We grew up knowing them as a grudge matches. Sanjay (Manjrekar) was the biggest influence in my career. The things that I learnt from him in the first couple of years, the way one played in international cricket, the way one led the team and approached a game, it just rubbed off on me. To win a Ranji Trophy title in your first season was a great feeling. There were so many top performers in the team. Jatin (Paranjape) had a massive season that year; there was Paras (Mhambrey), Abey (Kuruvilla), Amol (Muzumdar) and Sairaj (Bahutule). We were stuck in so many games and Sairaj rescued us. It just rubbed off on us after seeing guys do it day in and day out. It’s such fun to be in a Mumbai dressing room.

How much has the game changed from 1998…Mumbai cricket and Indian?

The change has been massive. Cricket is played differently because of the amount of one-day and Twenty20 cricket that’s come into the picture. The mindset has completely changed. I played a Times of India Shield match some time back and one could see everyone coming smashing. This used to happen before, but batsmen also cared to get a hundred and a double. They don’t care for it anymore. It does not bother people getting out at 85; maybe it has to do with the fearless attitude or Twenty20 cricket or whatever. But what great shot making ability? Even a bowler shows that kind of ability…today all of them smash the ball anyway. It’s a good thing. Someone like me who grew up playing the game in a traditional and conventional manner, I can see how it has changed. You don’t see the double and 250s any more.

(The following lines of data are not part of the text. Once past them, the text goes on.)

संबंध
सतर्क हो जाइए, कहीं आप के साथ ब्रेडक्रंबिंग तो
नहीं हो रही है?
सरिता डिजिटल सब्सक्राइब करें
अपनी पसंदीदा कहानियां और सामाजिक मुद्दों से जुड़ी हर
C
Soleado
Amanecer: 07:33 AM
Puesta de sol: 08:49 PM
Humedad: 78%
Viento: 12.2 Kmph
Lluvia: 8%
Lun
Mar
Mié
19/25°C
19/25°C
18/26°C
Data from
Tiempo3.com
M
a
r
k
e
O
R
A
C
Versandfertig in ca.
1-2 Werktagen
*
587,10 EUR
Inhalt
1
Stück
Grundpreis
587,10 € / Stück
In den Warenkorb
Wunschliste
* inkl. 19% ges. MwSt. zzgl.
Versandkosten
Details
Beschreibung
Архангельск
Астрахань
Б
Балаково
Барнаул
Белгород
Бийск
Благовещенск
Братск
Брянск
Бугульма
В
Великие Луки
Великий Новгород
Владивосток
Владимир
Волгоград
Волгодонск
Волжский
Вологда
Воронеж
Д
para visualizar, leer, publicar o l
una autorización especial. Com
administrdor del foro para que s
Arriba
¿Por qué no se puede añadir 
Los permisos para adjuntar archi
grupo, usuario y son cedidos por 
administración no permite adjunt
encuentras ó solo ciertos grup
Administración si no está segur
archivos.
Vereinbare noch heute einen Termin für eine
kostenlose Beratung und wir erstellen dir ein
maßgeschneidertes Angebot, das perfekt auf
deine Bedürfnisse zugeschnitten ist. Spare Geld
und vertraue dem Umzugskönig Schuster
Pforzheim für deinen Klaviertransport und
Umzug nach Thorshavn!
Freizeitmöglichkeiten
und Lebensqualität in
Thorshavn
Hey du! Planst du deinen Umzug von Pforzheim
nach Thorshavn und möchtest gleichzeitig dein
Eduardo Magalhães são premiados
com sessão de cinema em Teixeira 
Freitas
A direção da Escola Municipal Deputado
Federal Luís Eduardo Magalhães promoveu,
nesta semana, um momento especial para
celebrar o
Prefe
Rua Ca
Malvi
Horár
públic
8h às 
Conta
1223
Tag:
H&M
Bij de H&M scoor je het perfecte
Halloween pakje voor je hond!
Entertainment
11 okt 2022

Maybe Cheteshwar Pujara is the exception. I think we in Mumbai should hang on to that traditional cricket; it’s still there. I won’t blame anyone, the generation of cricketers have changed.

So what will be the dressing room like, Mumbai and Indian, without Sachin Tendulkar?

Sachin played the first Ranji match and three knock-out matches last season. It would remain as a nice memory. Well, I have happy memories of sharing the dressing room with him. He has been a great friend. We have spent so much time when we were playing for India. Last year it was a bonus that he turned out for all three knock-out matches. I actually asked him if he was serious about playing at the Palam ground (against Services) and he said he would indeed come and play at Palam. He got a fifty and tried to slog the left-arm spinner and got out. Well, for cricketers like Surya Yadav and Vishal Dabholkar... it must have been a terrific feeling to be part of the same dressing room. One game with Tendulkar before he finishes would be great for any youngster. I think he will put his feet up for a while; he has so much pains and aches in spite of being a batsman. I don’t think there is a part in his body that does not hurt.